A pedra rejeitada se tornou princípio e fundamento.
(Gn 1,1-2,2; Gn 22,1-18; Ex 14,15-15,1; Rm 6,3-11; Sl 117/118; Mc 16,1-7)
Como quando falece uma pessoa querida, aqui estamos em vigília, marcados pela dor da perda, recapitulando a história da salvação, regando as frágeis sementes da esperança. Acompanham-nos tantas testemunhas que nos antecederam nesta travessia. Mas a vigília sempre tem o objetivo de assumir a herança espiritual de quem partiu, levantar o olhar, contemplar o horizonte e encontrar forças para continuar a caminhada da vida. Aqui estamos, como Elis Regina, acariciando o pequeno fio de esperança: “Eu sei que uma dor assim pungente não há de ser inutilmente... A esperança dança na corda-bamba de sombrinha, e em cada passo dessa linha pode se machucar...”
“A terra estava sem forma e vazia...”

Material coletado:
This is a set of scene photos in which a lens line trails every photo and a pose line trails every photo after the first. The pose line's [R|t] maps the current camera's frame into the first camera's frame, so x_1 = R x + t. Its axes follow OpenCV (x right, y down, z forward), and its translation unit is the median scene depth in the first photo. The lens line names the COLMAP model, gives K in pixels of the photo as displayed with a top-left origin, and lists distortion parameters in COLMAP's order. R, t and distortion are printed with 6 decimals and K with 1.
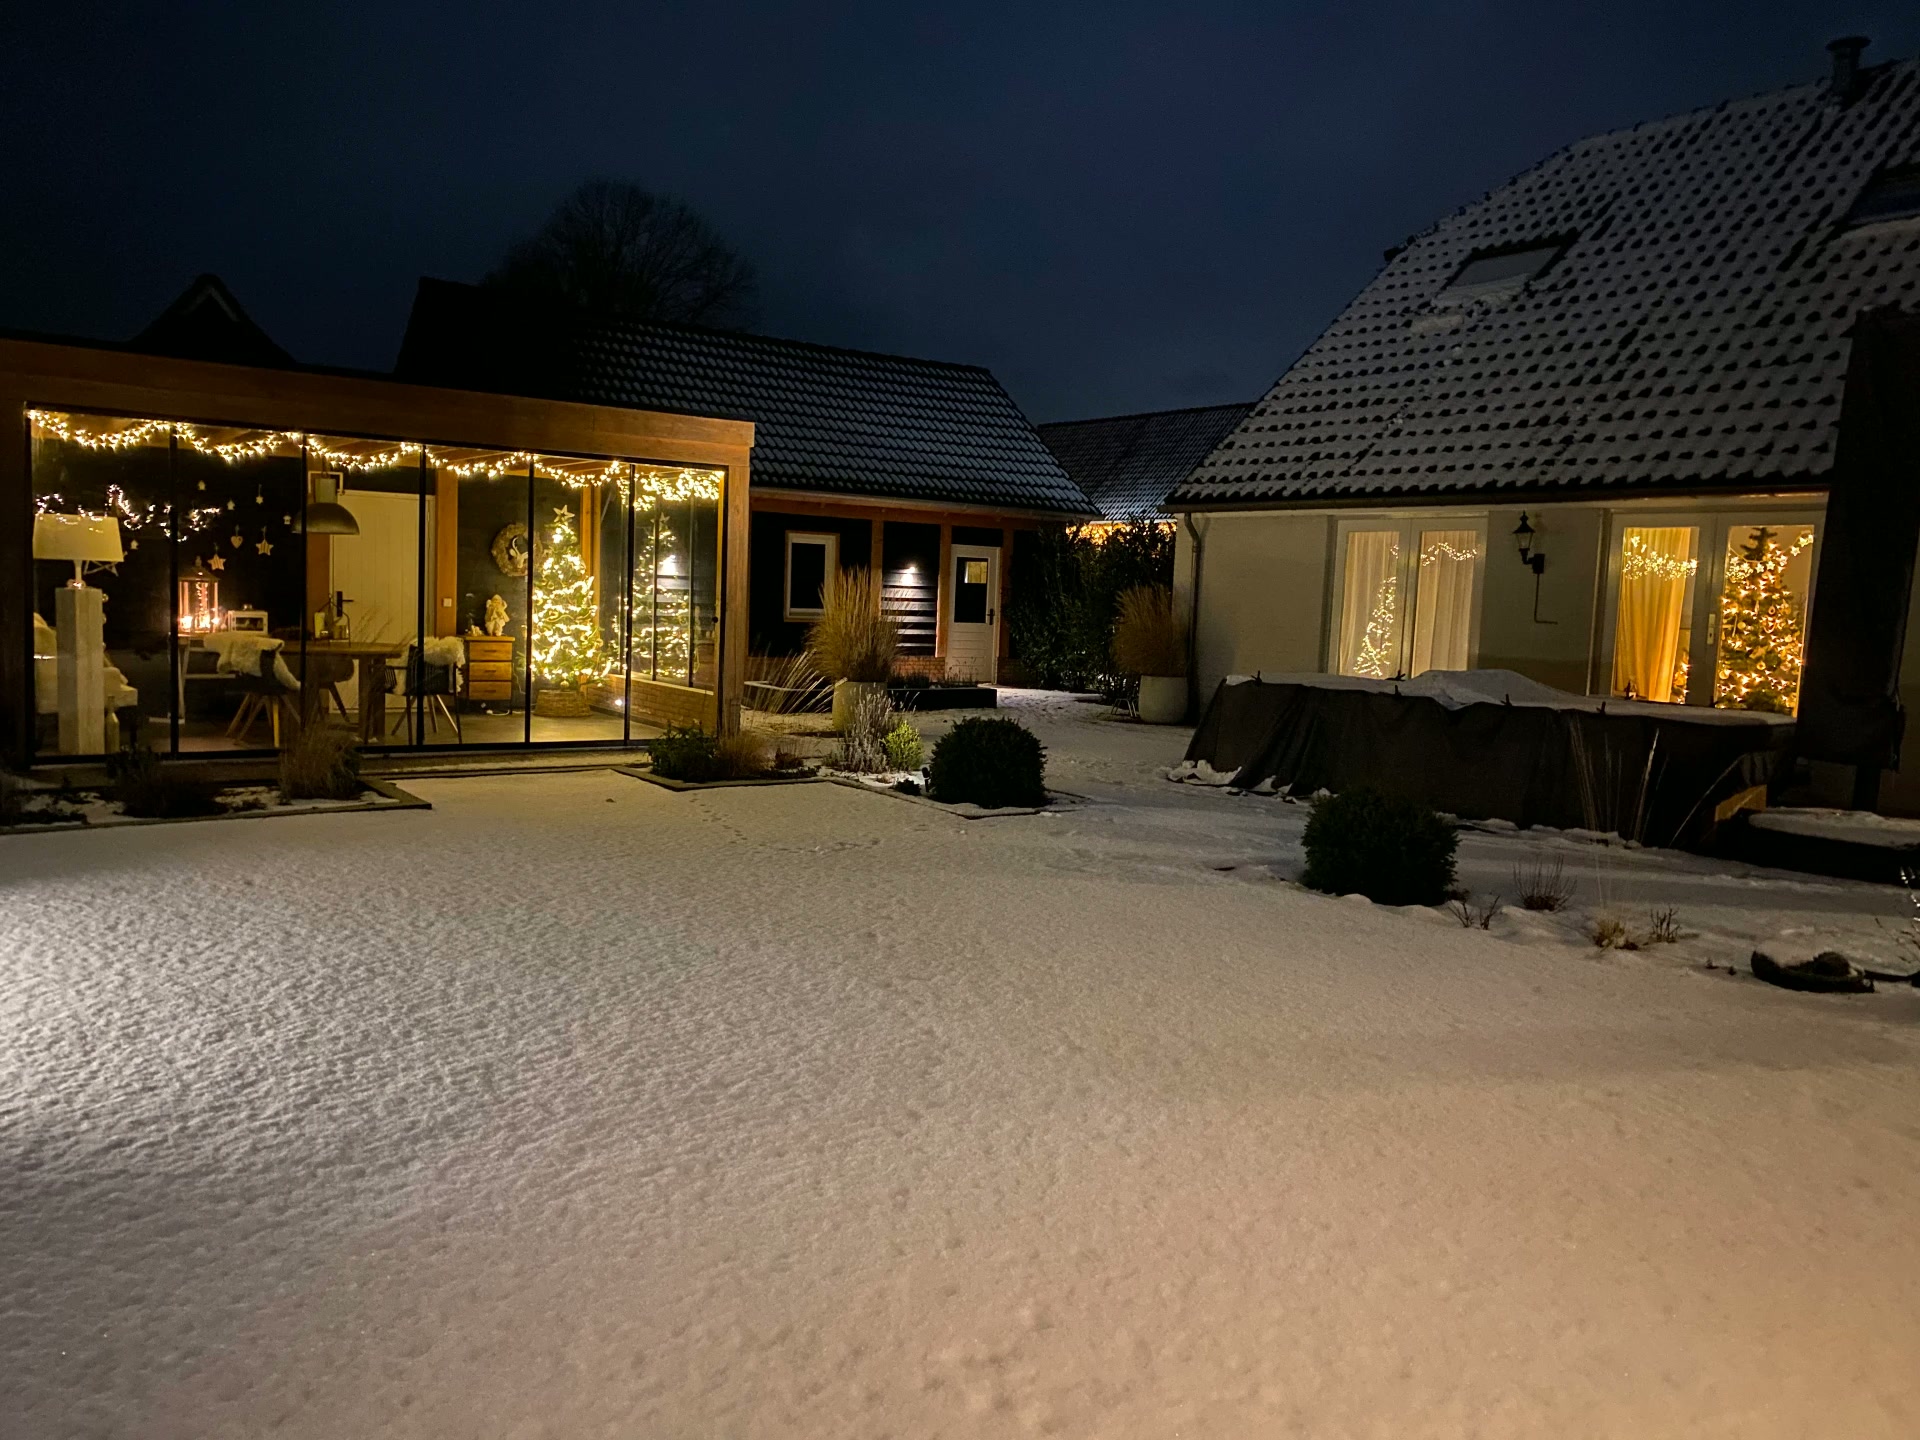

Detalhes do problema:
Segundo o texto fornecido, qual é sempre o objetivo da vigília?

Resultado do exercício:
Assumir a herança espiritual de quem partiu, levantar o olhar, contemplar o horizonte e encontrar forças para continuar a caminhada da vida.